An intelligent agent active on Flukebook is ‘Tweet-a-whale’ which is currently in beta release (the phase of software development when a feature is fully implemented but undergoing usability testing). Twitter users can submit a photo for identification directly to Flukebook by tweeting a photo and tagging the account @tweetawhale. The agent running the account will extract available metadata from the text of the tweet and submit the image to Flukebook. The image goes through detection and identification, and resulting candidate matches are tweeted back to the original submitter. Users are then required to log in to Flukebook to approve these potential matches, meaning a member of the public who is not a Flukebook user cannot confirm match results on their own. Data submitted this way are then available to all researchers on Flukebook and labeled as data submitted by the public, unless the twitter user is already affiliated with a Flukebook user account, in which case the data are controlled by that user. To ensure privacy as well as conform with regulations such as GDPR (https://gdpr-info.eu/), publicly submitted data are anonymized with respect to their submitter. Since these publicly submitted data are labeled as such on Flukebook, researcher users can choose whether these data are included in analyses or exports they perform. As many scientists who have worked with community science and especially social media submissions know, the quality of data submitted by the general public might not be of the same caliber as that submitted by researchers.

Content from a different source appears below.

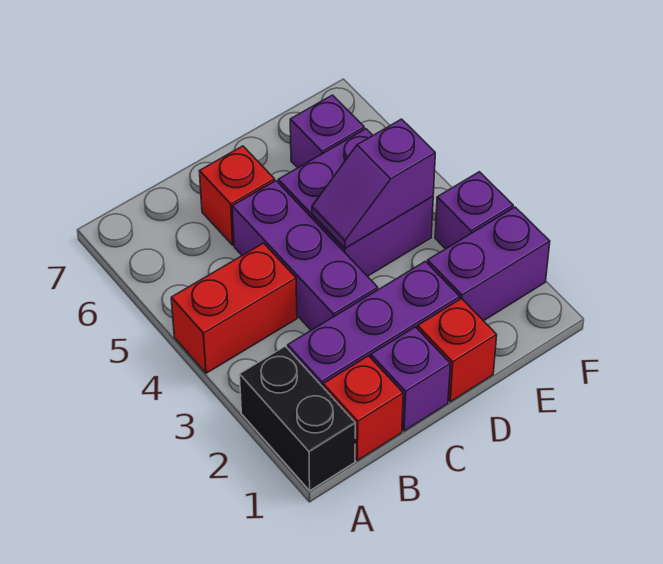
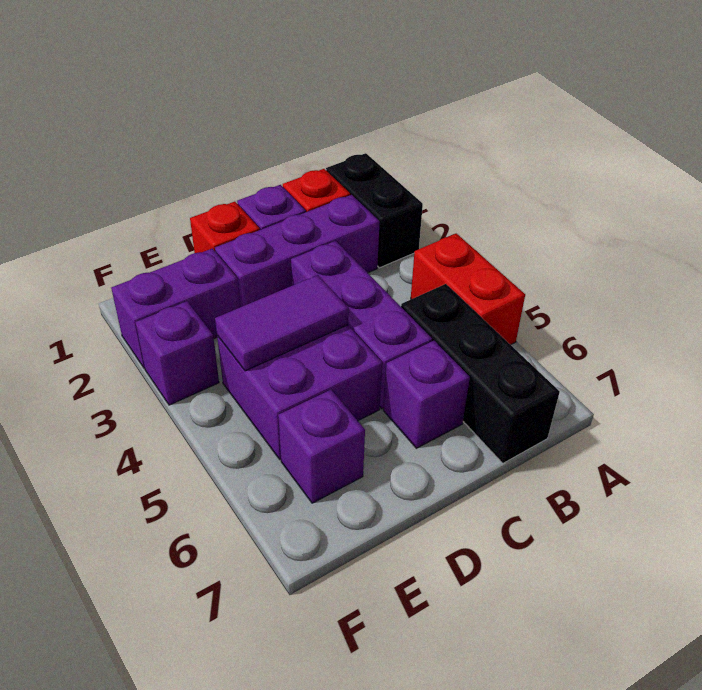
red brick A4:B4 level 1 -> red brick A4:A5 level 1
none -> black brick B5:B7 level 1
red brick C6 level 1 -> purple brick C6 level 1
purple slope D4:E4 level 2 top E -> purple tile D4:E4 level 2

The data and matching tools on Flukebook provide opportunities to perform studies regarding bias in mark recapture and related concepts such as individual matchability. For example, work is currently underway to study the relationship between changing patterns on gray whales and the matchability of their photos separated by large amounts of time. Because gray whale patterns change considerably as scars and marks accumulate and fade on their skin, one expects that photos of the same individual at close periods in time will be more easily matched than those separated by a long period, which will be quantified using Flukebook data in a partnership between Flukebook developers and the data owners. We hope other studies such as those relating matchability to subjective image quality rankings will be performed by our users in the future. While Flukebook does not answer these questions of recapture bias on its own, nor does it make them obsolete, it makes them more tractable to its researcher-users.

Next generation features will also include species detection for community science submissions, and an overhaul of the user interface and experience designed for a modern web. This entirely new frontend to Wildbook is under active development, and will be deployed first on the Wildbook for Zebras (https://zebra.wildbook.org/) in early 2022. There will subsequently be a gradual rollout to other Wildbooks, such that when the new user interface is deployed on Flukebook, it will have already been extensively used and tested on other platforms.

Conclusions

By leveraging cutting-edge computer vision with a global data management platform, Flukebook allows for easier storage of data and more rapid photo-identification in cetacean studies while bringing together researchers and community scientists to create bigger datasets. Flukebook’s position within the open-source family of Wildbook platforms provides major benefits for conservation technology development, where returns on technology investment are multiplied across every Wildbook platform. This computer vision pipeline works with real-world conditions, allowing for broad contributions from both research professionals and amateur naturalists. This process gives greater confidence that we know who the animals are and where they have been. Getting this baseline information correct allows government and managers to focus on policies that can bring about actionable change.